Painting by Arthur Hughes

Musidora Bathing is an 1849 oil painting by the British artist Arthur Hughes. It depicts a scene inspired by the poem Summer by the Scottish writer James Thomson. In it a young woman Musidora is surprised while bathing nude in a river, and looks up startled. Musidora was a popular subject in British art and had been portrayed by Thomas Gainsborough and William Etty amongst others.

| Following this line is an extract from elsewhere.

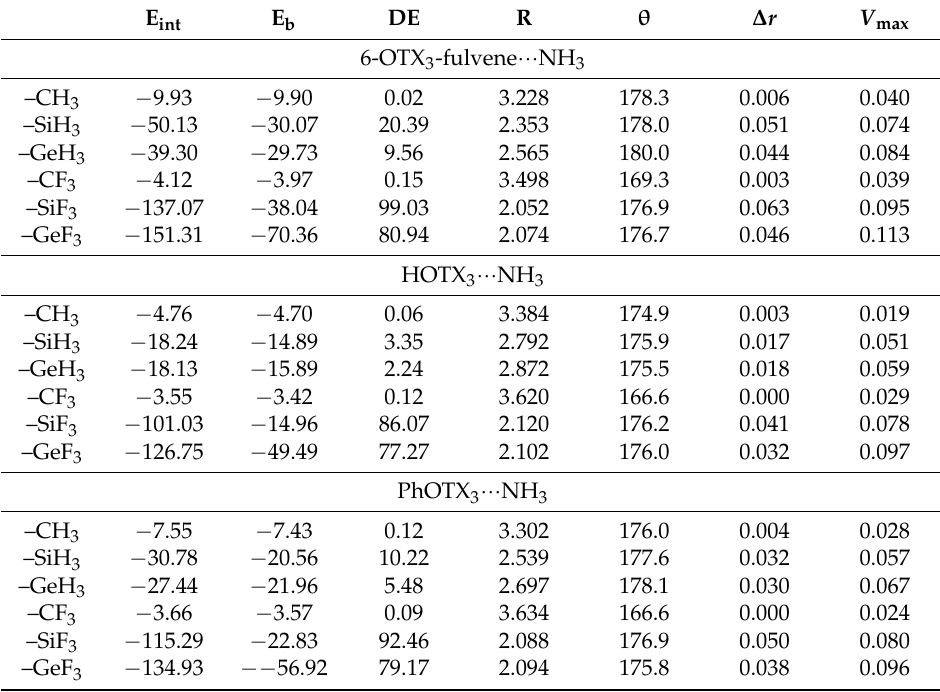
Table 1. Interaction energy (E int , kJ/mol), binding energy (E b , kJ/mol), deformation energy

Hughes was associated with the Pre-Raphaelite movement that emerged in the middle of the nineteenth century. He produced the painting at the age of seventeen and made his debut with it at the Royal Academy's Summer Exhibition of 1849 at the National Gallery in London. Today the painting is now on the collection of the Birmingham Museum Trust, having been acquired by the city in 1935.

==Bibliography==
- De la Sizeranne, Robert. The Pre-Raphaelites. Parkstone International, 2023.
- Gaunt, William. The Restless Century: Painting in Britain, 1800–1900. Phaidon, 1972.
- Roberts, Leonard. Arthur Hughes: His Life and Works : a Catalogue Raisonné. Antique Collectors' Club, 1997.
- Roe, Sonia. Oil Paintings in Public Ownership in Birmingham. Public Catalogue Foundation, 2008.
- Smith, Alison. The Victorian Nude: Sexuality, Morality, and Art. Manchester University Press, 1996.